Débat entre François Durpaire, spécialiste de l’immigration africaine aux Etats-Unis et co-rédacteur de l’Appel pour une République multiculturelle et postraciale, et Kémi Seba, fondateur du mouvement Tribu Ka (interdit), représentant francophone d’une organisation afro-américaine basée à Washington, le New Black Panther Party, et fondateur d’un centre de loisirs pour enfants noirs.
“Il ne suffit pas d’avoir des papiers français pour être français. (Kemi Seba)”
Kémi Seba : En 2004, j’ai fondé en France le mouvement Tribu Ka, interdit depuis par celui que certains présentent comme leur Président de la République, mais que je ne considère pas comme le mien.
François Durpaire : Dans un système démocratique, il y a des élections ; qu’on le veuille ou non, Nicolas Sarkozy est, constitutionnellement, le président de tous les Français… Et si ! Il suffit d’avoir des papiers français pour l’être, sinon on rentre dans l’arbitraire. S’il n’y avait pas ce petit papier, qui définirait qui est français ?
Kémi Seba : Quand j’entends Nicolas Sarkozy dire qu’il veut destituer la nationalité à une certaine catégorie de citoyens, cela abonde dans mon sens. Selon un sondage Ifop commandé par le Figaro, 70% des personnes interrogées seraient favorables à cette idée. C’est un constat dramatique, qui m’incite à penser qu’il y a des questions profondes à se poser. L’intégration a montré son échec. Nous avons compris la nécessité d’une étape transitoire : une étape communautaire, pas communautariste ! Plus on est organisé structurellement en tant que communauté, en tant que groupe communautaire, plus on a de chances de s’en sortir.

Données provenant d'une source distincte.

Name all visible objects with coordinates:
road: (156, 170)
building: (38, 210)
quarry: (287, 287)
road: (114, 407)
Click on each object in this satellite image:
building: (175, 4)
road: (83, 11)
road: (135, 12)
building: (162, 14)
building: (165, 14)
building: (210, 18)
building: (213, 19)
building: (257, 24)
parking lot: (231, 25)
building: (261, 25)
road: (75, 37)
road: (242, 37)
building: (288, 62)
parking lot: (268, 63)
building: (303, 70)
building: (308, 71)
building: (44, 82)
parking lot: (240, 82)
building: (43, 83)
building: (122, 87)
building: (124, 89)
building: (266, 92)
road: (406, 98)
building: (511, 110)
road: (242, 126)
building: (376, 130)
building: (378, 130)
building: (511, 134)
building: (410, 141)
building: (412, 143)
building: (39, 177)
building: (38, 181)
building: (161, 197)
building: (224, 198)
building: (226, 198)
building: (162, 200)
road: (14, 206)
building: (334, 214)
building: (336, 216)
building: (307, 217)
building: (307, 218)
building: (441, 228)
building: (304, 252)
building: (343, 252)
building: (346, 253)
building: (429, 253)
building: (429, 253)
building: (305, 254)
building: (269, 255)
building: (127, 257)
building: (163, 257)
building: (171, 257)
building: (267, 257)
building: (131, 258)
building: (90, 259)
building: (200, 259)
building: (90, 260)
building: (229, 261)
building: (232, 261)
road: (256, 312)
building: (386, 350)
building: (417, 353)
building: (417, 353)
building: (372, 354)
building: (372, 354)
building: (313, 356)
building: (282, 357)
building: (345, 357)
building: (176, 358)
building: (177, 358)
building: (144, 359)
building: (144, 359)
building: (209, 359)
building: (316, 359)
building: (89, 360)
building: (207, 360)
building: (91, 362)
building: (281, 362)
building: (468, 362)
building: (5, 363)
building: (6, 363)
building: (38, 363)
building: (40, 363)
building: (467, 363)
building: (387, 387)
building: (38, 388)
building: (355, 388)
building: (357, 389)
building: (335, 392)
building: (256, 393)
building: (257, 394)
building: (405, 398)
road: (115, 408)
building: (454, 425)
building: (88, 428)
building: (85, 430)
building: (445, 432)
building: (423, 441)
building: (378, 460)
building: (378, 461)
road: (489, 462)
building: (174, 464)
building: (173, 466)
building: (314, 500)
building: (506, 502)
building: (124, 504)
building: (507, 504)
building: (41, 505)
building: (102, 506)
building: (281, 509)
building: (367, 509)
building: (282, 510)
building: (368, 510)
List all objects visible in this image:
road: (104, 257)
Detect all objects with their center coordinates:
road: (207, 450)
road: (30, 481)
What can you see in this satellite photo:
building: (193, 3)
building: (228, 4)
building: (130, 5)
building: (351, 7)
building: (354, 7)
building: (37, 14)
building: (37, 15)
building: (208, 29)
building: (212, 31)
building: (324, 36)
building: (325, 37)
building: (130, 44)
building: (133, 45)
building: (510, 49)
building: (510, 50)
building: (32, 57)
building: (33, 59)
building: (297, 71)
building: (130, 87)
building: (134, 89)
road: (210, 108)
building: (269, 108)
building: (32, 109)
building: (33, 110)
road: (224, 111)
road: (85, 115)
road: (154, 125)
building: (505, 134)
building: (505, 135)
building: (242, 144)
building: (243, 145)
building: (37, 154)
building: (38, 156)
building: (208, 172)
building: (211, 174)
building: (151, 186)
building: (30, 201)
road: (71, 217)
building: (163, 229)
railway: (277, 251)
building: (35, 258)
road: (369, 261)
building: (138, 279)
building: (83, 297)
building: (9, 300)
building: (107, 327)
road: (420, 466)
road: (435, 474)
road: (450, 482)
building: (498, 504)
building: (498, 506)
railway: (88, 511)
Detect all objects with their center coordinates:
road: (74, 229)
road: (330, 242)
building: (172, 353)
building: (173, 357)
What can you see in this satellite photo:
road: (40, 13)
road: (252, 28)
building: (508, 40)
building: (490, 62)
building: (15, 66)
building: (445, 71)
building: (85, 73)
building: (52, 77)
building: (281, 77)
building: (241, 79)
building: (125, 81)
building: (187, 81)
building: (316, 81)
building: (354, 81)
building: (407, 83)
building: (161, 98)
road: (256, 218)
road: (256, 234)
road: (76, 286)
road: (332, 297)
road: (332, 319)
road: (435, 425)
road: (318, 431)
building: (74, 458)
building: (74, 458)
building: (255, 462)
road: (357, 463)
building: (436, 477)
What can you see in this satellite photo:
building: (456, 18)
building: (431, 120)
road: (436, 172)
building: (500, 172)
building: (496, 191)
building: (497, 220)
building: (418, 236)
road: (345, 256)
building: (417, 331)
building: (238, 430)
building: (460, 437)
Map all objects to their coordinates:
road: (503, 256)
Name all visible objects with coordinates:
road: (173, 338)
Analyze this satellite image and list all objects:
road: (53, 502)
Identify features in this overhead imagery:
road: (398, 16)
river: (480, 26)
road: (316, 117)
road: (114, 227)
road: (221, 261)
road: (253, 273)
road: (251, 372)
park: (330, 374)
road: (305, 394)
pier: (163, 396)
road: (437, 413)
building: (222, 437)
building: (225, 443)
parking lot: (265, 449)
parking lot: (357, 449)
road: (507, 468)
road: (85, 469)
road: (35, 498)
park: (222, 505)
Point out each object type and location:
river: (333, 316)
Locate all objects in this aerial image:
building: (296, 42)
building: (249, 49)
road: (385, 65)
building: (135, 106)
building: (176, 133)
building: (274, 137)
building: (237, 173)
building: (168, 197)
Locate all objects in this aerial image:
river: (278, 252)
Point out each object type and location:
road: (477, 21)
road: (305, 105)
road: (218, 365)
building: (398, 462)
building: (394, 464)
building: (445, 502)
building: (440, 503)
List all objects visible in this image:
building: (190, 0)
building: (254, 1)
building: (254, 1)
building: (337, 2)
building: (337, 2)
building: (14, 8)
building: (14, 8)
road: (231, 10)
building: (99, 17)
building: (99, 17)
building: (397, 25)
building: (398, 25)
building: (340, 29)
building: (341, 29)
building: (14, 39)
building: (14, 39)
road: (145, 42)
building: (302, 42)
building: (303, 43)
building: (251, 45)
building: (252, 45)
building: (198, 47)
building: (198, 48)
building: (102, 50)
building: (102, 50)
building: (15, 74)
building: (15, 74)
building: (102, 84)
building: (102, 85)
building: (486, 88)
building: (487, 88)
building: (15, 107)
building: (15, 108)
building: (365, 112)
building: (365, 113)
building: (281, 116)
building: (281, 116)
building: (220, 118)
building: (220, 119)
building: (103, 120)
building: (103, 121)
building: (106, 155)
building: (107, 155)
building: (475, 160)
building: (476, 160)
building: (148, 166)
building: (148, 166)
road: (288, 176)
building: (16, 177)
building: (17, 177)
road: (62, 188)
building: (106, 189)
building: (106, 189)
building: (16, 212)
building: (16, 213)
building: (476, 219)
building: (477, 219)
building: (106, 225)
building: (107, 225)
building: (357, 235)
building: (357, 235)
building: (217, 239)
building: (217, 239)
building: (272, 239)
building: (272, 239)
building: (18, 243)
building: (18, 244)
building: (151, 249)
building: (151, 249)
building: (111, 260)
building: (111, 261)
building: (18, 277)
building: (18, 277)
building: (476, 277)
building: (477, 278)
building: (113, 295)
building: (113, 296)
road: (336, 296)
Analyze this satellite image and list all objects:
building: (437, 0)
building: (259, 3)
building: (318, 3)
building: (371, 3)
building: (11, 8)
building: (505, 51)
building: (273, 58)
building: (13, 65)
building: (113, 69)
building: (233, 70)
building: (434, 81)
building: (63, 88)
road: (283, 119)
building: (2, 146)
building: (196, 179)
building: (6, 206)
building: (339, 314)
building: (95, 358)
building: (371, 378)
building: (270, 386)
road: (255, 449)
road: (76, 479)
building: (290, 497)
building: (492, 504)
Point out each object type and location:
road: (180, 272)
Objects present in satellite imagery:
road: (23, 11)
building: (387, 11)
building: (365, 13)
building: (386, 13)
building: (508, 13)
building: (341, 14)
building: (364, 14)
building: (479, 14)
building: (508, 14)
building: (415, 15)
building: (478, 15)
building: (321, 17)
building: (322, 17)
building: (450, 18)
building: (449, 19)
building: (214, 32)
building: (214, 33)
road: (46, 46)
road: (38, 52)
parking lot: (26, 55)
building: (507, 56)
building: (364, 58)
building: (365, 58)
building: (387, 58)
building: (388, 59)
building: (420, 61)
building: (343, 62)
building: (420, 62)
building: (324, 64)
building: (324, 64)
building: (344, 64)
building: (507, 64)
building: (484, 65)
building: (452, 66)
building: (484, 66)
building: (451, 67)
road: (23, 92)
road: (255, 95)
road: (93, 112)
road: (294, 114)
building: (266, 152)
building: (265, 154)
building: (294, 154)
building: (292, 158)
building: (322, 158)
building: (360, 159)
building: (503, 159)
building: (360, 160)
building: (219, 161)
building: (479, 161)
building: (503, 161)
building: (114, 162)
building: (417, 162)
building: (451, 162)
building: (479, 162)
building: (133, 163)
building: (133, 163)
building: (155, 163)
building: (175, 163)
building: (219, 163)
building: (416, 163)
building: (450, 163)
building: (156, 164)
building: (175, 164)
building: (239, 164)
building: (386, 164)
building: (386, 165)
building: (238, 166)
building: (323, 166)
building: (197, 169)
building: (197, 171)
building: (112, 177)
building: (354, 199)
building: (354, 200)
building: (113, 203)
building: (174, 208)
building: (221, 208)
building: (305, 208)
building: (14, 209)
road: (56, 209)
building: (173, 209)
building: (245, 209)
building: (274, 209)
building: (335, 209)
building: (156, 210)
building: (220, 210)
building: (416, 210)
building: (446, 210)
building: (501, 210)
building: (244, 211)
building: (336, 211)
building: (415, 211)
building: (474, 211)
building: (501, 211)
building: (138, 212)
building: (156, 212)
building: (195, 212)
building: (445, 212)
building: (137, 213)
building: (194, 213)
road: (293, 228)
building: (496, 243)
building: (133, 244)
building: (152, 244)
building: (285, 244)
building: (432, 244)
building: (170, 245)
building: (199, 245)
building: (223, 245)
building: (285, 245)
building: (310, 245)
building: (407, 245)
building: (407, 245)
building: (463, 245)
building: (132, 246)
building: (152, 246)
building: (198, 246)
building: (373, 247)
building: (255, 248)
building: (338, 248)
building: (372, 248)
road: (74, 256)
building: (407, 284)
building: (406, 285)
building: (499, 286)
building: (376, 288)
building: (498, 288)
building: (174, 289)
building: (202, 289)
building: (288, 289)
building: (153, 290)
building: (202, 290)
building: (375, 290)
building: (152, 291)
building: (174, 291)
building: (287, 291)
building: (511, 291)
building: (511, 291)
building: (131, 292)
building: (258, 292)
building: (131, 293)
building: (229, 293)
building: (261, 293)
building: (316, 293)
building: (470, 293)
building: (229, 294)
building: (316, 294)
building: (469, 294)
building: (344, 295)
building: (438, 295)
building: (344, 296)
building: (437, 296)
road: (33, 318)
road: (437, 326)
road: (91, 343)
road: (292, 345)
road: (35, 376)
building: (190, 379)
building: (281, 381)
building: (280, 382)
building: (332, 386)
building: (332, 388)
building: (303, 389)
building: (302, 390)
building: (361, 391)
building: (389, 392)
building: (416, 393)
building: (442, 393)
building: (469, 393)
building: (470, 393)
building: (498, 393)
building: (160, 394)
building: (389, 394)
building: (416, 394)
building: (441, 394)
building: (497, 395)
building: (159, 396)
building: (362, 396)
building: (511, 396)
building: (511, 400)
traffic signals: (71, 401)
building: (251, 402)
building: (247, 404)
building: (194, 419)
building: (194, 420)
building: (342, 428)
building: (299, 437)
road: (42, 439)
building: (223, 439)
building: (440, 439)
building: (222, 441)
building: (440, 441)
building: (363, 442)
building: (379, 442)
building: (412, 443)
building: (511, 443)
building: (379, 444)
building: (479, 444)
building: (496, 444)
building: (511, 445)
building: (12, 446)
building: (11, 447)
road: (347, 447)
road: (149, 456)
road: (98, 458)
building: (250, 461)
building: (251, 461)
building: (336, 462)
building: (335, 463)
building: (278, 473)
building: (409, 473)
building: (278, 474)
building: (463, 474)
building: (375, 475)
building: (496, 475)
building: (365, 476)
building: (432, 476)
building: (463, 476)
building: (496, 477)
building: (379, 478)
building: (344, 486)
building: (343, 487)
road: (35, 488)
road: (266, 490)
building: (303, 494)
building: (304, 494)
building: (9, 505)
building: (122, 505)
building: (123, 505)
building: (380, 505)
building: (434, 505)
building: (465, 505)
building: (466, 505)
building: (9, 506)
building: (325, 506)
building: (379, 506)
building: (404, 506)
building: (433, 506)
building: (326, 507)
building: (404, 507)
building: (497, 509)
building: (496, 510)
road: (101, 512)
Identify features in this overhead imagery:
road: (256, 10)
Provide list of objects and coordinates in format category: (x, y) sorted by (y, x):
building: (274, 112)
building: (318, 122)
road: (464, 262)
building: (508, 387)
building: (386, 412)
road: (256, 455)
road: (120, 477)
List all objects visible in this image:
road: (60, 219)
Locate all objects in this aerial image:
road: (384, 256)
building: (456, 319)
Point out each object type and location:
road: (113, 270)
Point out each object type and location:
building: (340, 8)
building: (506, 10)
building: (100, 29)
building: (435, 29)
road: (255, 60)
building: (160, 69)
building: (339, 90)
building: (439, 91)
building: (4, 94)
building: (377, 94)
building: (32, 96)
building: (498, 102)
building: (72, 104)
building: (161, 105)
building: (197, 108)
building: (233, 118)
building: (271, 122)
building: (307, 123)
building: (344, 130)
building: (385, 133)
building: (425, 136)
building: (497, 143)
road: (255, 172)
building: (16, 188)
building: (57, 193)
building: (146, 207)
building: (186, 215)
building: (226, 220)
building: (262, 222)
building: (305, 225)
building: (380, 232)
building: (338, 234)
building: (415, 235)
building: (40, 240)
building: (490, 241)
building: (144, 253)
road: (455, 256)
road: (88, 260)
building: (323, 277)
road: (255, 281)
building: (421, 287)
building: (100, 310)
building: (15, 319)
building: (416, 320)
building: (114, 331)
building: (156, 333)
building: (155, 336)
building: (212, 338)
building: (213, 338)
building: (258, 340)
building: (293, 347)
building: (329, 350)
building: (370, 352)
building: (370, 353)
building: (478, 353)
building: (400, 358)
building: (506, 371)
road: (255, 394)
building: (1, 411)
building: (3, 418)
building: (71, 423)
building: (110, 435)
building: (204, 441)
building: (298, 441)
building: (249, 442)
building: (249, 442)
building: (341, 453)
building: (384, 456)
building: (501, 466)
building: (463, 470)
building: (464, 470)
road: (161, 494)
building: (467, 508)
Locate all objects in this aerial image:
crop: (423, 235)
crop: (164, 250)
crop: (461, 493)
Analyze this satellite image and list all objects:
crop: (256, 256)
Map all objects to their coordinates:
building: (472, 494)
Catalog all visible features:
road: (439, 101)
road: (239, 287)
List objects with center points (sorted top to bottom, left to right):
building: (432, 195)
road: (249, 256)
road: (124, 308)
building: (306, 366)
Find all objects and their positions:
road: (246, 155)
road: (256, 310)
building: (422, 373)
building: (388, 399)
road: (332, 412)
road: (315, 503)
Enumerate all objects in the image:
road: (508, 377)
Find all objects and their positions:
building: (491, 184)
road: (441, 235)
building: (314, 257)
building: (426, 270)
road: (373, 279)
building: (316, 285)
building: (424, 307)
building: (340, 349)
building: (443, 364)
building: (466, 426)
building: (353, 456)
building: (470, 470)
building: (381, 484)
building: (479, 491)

François Durpaire : Il faut distinguer la privation de la nationalité et la privation de la citoyenneté. Il est légitime qu’on puisse être privé de tout ou partie de ses droits de citoyen (comme le droit de vote) par la justice, quand on commet un crime. Mais la privation de nationalité est inconcevable car être français est un statut juridique. La nationalité n’est pas un permis à points ; elle ne se reprend pas. Diviser en différents statuts notre communauté nationale est une barbarie juridique. Il y aurait ceux dont on pourrait reprendre la nationalité et les autres. Non ! Un Français qui commet un crime est un Français criminel, mais n’en devient pas pour autant un apatride ! (…)
Kémi Seba : Mon centre a été diabolisé par les médias : ce n’est qu’un lieu où les enfants viennent un jour par semaine, où l’on évoque l’Afrique avec des jeux, des QCM… C’est tout !
François Durpaire : L’enjeu est ailleurs. Faire en sorte que l’école publique française n’enseigne plus une histoire monochrome blanche. Ce n’est pas le combat des seuls Noirs. Nous devons tous le réclamer.